I’ve discussed the many medicinal benefits of Chinese Privet fruits in my March 2016 blog, particularly in relation to their potential prophylactic and treatment benefits for degenerative bone and joint conditions such as osteoporosis and arthritis(8). Again, a great deal of research has validated these and other therapeutic actions. Other recent findings include possible benefits of a combination of Chinese Privet and Siberian ginseng (Eleutherococcus (Acanthopanax) senticosus), to protect against bone marrow suppression induced by chemotherapy in mice(9). Inhibitory effects against the influenza A virus have also been reported for secoiridoid components of Privet fruits(10), and compounds with neuraminidase inhibitory activity (a key mechanism of action of anti-influenza drugs), have been isolated from its leaves(11).
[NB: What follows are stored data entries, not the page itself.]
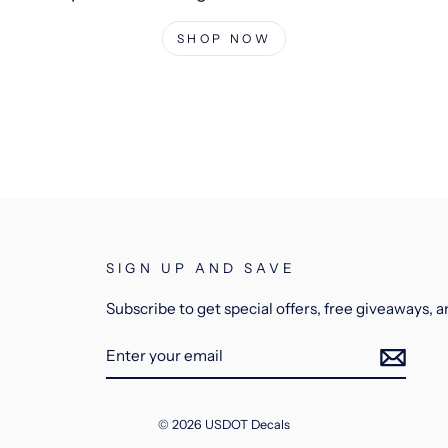
SHOP NOW
SIGN UP AND SAVE
Subscribe to get special offers, free giveaways, 
ENTER
YOUR
EMAIL
© 2026 USDOT Decals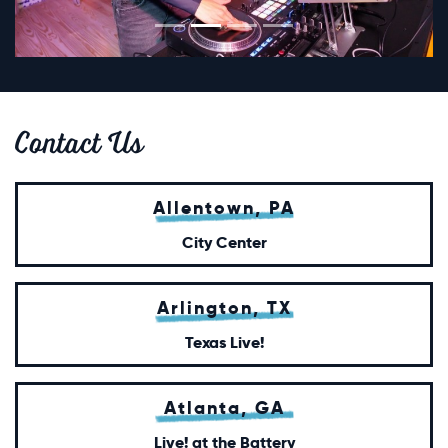
Contact
Us
Allentown, PA
City Center
Arlington, TX
Texas Live!
Atlanta, GA
Live! at the Battery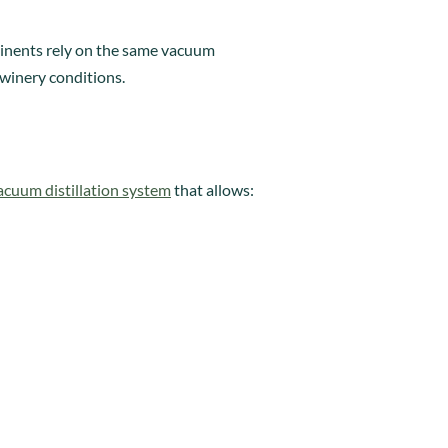
ntinents rely on the same vacuum
winery conditions.
vacuum distillation system
that allows: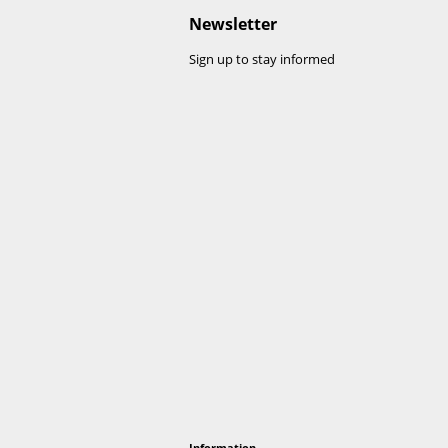
h all kinds of roofing material (EPDM, bitumen, plast
s, we recommend using Leadax Original, provided the
adax High-Tack.
ans that it can be recycled at the end of its lifecycle
ew Leadax products.
ates by our partner Viking/Garland.
Visit their website 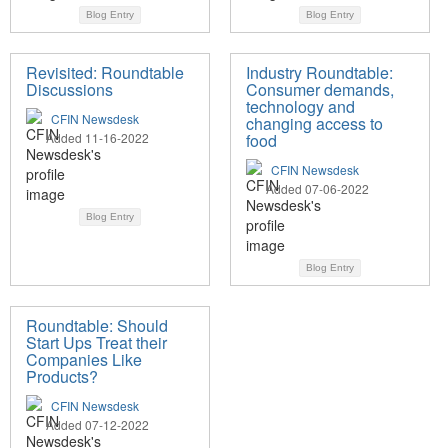
Blog Entry
Blog Entry
Revisited: Roundtable
Industry Roundtable:
Discussions
Consumer demands,
technology and
CFIN Newsdesk
changing access to
Added 11-16-2022
food
CFIN Newsdesk
Added 07-06-2022
Blog Entry
Blog Entry
Roundtable: Should
Start Ups Treat their
Companies Like
Products?
CFIN Newsdesk
Added 07-12-2022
Knowledge of these many useful potential medicinal applications for these two plants, should be of great interest both to those wanting cost-effective local solutions to increasing health concerns, as well as those concerned at the damaging effects that they are starting to have as invasive species, on our ecosystem and native species habitats.
The effect of invasive plants on natural ecosystems can be disastrous, firstly for the competition with indigenous species, and secondly, because they limit the stability and availability of natural resources to the whole native species community. They constitute a global environmental, economic, and social change driver as they can dramatically alter the composition of ecosystems and lead to losses in biodiversity, agriculture productivity, and human health. These negative effects of invasive plant species are likely to be exacerbated by climate change, which will foster their further spread especially in valuable fertile areas.
Identifying innovative ways for communities to transform invasive plants from ‘problems to resources’, represents an important challenge for modern societies and policy makers. Bioprospecting and investigating both Lonicera japonica and Ligustrum lucidum to identify and develop new phytomedicines and compounds to promote human health in the future, is surely worth further exploration and research.

 

1. Guzzetti L et al, Scientific Reports 7:13799, 2017.
2. Yang ZZ Free Radic Biol Med. 2018 Dec;129:310-322.
3. Xiong J et al, Food Chem. 2013 May 1;138(1):327-33
4. Kim SJ et al, J Ethnopharmacol. 2015 Aug 2;171:231-9.
5. Tzeng TF et al, Planta Med. 2014 Feb;80(2-3):121-9.
6. Wu GF et al. J Sep Sci. 2019 Jan 17. doi: 10.1002/jssc.201801255. [Epub ahead of print].
7. Park C, Phytother Res. 2018 Mar;32(3):504-513.
8. Chen B et al, 2017 Molecules. 2017 Sep 5;22(9).
9. Wang C et al, Biomed Pharmacother 2019 Jan;109:2062-2069.
10. Pang X et al, Bioorg Med Chem Lett 2018 May 15;28(9):1516-1519
11. Zhang Y et al, J Chromatogr B Analyt Technol Biomed Life Sci 2018 Apr 15;1083:102-109.